The question was innocent enough, but perverseness still held Bud. He smiled and said he did not know anybody anywhere, any more. He said that if Bobbie Burns had asked him “Should auld acquaintance be forgot,” he'd have told him yes, and he'd have made it good and strong. But he added that he was just as willing to make new acquaintance, and thought the dance would be a good place to begin.
Honey gave him a provocative glance from under her lashes, and Bud straightened and stepped back.
“You let folks stop here, I take it. I've a pack outfit and a couple of saddle horses with me. Will it be all right to turn them in the corral? I hate to have them eat post hay all day. Or I could perhaps go back to the creek and camp.”
“Oh, just turn your horses in the corral and make yourself at home till uncle comes,” she told him with that tantalizing half-smile. “We keep people here—just for accommodation. There has to be some place in the valley where folks can stop. I can't promise that uncle will give you a job, but There's going to be chicken and dumplings for dinner. And the mail will be in, about noon—you'll want to wait for that.”

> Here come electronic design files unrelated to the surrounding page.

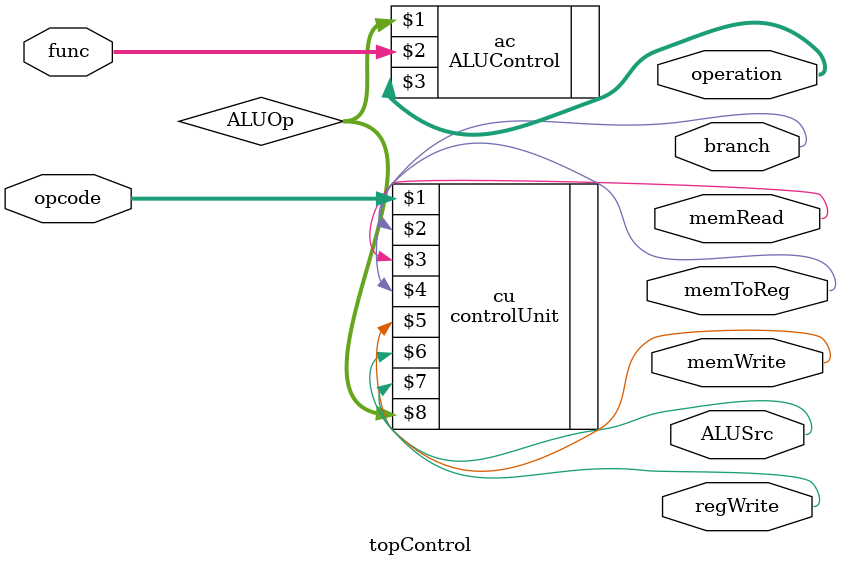
<source format=v>
module topControl(
	input [6:0] opcode,
	input [3:0] func,
	output branch, memRead, memToReg, memWrite, ALUSrc, regWrite,
	output [3:0] operation
);
	
	wire [1:0] ALUOp;
	
	controlUnit cu(opcode, branch, memRead, memToReg, memWrite, ALUSrc, regWrite, ALUOp);
	
	ALUControl ac(ALUOp, func, operation);
	
endmodule
	
	
	
</source>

She was standing just within the screen door, frankly watching him as he came past the house with the horses, and she came out and halted him when she spied the top of the pack.
“You'd better leave those things here,” she advised him eagerly. “I'll put them in the sitting-room by the piano. My goodness, you must be a whole orchestra! If you can play, maybe you and I can furnish the music for the dance, and save Uncle Dave hiring the Saunders boys. Anyway, we can play together, and have real good times.”
Bud had an odd feeling that Honey was talking one thing with her lips, and thinking an entirely different set of thoughts. He eyed her covertly while he untied the cases, and he could have sworn that he saw her signal someone behind the lace curtains of the nearest window. He glanced carelessly that way, but the curtains were motionless. Honey was holding out her hands for the guitar and the mandolin when he turned, so Bud surrendered them and went on to the corrals.
He did not return to the house. An old man was pottering around a machine shed that stood backed against a thick fringe of brush, and when Bud rode by he left his work and came after him, taking short steps and walking with his back bent stiffly forward and his hands swinging limply at his sides.